After anointing him with the fragrance, a foreshadowing of Christ’s impending death and funerary preparation, “There were some who said to themselves indignantly, ‘Why was the ointment wasted like that? For this ointment could have been sold for more than three hundred denarii and given to the poor.’”
Christ’s response is, in the eyes of liberation theologians, flippant and un-Christian.
“Leave her alone. Why do you trouble her? She has done a beautiful thing to me. For you always have the poor with you, and whenever you want, you can do good for them. But you will not always have me.”
In other words, there is no such thing as “Christian charity.” Helping the poor is an act of worship with Christ at its center. To elevate the poor and materialism (income equality) as the main focus of Christianity is nothing short of heresy.

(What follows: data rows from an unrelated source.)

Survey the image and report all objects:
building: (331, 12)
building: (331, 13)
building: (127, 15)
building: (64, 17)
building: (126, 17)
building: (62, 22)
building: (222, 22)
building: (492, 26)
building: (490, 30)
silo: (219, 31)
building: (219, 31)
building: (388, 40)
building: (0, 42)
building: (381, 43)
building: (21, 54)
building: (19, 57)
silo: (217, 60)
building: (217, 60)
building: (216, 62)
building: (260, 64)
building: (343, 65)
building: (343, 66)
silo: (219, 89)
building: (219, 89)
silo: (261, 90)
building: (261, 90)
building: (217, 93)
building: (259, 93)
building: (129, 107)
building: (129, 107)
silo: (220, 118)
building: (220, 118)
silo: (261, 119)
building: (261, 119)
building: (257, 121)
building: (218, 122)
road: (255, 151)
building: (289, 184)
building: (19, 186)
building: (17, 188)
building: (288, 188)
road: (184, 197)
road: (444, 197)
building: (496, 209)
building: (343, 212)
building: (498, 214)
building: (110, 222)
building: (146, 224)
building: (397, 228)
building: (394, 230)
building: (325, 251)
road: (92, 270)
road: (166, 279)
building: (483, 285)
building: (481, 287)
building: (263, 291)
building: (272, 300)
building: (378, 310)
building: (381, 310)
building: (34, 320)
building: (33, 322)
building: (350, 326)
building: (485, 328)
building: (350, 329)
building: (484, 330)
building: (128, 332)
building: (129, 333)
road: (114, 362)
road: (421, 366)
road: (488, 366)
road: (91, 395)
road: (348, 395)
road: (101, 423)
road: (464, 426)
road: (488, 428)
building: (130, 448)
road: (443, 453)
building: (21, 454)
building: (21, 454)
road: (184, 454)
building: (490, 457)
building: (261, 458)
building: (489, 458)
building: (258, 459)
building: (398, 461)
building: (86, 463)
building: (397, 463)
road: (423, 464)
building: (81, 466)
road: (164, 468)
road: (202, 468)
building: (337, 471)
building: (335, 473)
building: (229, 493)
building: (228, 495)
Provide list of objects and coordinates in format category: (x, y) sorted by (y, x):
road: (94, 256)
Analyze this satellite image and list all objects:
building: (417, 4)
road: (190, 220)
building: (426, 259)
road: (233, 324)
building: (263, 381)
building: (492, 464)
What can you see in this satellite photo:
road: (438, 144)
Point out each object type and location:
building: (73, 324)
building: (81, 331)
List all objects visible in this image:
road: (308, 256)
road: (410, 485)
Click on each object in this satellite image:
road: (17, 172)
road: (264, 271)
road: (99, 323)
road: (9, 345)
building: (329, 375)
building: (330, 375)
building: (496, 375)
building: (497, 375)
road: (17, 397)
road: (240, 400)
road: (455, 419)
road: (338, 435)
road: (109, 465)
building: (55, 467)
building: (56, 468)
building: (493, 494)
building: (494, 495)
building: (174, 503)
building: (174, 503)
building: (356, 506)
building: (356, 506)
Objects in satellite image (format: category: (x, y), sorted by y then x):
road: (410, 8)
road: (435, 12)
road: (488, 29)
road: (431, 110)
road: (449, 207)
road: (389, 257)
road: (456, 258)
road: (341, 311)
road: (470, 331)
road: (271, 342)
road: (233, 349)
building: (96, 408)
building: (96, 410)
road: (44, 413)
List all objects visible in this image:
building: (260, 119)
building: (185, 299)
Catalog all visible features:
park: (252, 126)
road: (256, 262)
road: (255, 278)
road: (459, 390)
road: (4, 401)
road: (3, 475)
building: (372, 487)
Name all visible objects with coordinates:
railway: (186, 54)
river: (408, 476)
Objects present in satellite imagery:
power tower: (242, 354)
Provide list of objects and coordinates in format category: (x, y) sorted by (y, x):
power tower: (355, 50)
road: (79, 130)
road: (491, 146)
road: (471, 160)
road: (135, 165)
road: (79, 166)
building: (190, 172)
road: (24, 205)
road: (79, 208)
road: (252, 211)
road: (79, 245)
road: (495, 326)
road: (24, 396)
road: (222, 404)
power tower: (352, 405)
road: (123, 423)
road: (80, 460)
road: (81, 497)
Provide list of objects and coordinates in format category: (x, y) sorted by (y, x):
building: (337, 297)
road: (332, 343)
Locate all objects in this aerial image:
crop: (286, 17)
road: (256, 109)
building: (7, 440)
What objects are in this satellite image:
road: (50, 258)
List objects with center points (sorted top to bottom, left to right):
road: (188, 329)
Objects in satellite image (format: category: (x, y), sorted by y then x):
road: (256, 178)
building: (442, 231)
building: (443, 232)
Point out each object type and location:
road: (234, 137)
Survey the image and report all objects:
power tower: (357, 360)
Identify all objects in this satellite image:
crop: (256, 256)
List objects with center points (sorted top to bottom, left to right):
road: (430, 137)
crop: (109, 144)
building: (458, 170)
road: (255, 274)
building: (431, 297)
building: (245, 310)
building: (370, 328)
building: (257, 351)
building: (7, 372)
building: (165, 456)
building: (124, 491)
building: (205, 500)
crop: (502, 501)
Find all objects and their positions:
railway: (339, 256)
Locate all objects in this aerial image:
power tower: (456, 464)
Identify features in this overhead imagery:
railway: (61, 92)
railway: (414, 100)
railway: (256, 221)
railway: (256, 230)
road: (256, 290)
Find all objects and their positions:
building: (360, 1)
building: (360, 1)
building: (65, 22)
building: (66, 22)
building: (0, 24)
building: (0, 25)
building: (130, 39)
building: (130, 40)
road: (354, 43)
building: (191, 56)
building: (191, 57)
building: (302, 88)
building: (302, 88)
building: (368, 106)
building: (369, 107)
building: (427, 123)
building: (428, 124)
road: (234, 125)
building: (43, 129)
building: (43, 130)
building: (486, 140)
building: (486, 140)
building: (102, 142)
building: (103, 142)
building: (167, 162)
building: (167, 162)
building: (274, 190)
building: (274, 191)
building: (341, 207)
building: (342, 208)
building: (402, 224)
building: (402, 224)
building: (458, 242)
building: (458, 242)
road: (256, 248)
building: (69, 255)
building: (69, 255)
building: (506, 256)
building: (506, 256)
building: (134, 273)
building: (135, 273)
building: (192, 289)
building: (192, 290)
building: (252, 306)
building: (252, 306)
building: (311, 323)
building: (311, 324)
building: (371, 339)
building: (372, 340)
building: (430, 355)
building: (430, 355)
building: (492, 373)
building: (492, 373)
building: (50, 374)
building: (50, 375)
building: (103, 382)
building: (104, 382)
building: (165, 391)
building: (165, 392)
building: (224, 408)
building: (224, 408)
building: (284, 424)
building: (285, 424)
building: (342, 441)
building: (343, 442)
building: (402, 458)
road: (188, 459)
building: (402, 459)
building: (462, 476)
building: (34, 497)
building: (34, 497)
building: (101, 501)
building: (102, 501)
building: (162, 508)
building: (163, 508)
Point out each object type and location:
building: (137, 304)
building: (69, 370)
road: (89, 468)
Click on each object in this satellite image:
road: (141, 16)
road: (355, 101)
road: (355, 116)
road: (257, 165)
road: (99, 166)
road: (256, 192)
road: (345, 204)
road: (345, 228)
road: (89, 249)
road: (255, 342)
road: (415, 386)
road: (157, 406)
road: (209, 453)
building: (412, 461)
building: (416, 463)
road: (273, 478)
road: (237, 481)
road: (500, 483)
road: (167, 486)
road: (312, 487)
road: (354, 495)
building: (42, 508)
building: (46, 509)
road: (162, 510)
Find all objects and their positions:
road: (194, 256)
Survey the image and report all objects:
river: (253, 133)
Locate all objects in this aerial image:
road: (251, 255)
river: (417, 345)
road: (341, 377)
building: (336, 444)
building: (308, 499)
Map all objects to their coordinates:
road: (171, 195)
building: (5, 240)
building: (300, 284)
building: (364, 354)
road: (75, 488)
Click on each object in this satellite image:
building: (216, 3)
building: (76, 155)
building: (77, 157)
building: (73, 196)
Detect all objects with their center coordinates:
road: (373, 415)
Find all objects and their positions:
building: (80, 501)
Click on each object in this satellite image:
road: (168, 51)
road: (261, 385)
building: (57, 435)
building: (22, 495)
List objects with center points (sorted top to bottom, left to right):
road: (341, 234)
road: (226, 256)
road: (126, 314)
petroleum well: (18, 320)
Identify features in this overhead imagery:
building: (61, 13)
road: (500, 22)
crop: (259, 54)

“Truly, I say to you, to the extent that you did it to one of these brothers of Mine, even the least of them, you did it to Me.”
It’s clear Pope Francis learned nothing from his recent visit to Cuba, an impoverished prison island where so many on the left express “a crude and naïve trust in the goodness of those wielding economic power,” the dictatorial Castro brothers.
Shane Croucher of the International Business Times reports that the “Vatican Bank, officially titled the Institute for the Works of Religion, manages $7.3 billion of assets on behalf of its 17,400 customers. And it manages $1 billion of equity, which it owns. Another tidbit to emerge is that it keeps gold reserves worth over $20 million with the U.S. Federal Reserve.”
Americans should ignore Pope Francis’s lectures on the evils of free markets, at least until the day he puts his money where his mouth is and divides Vatican assets among the poor.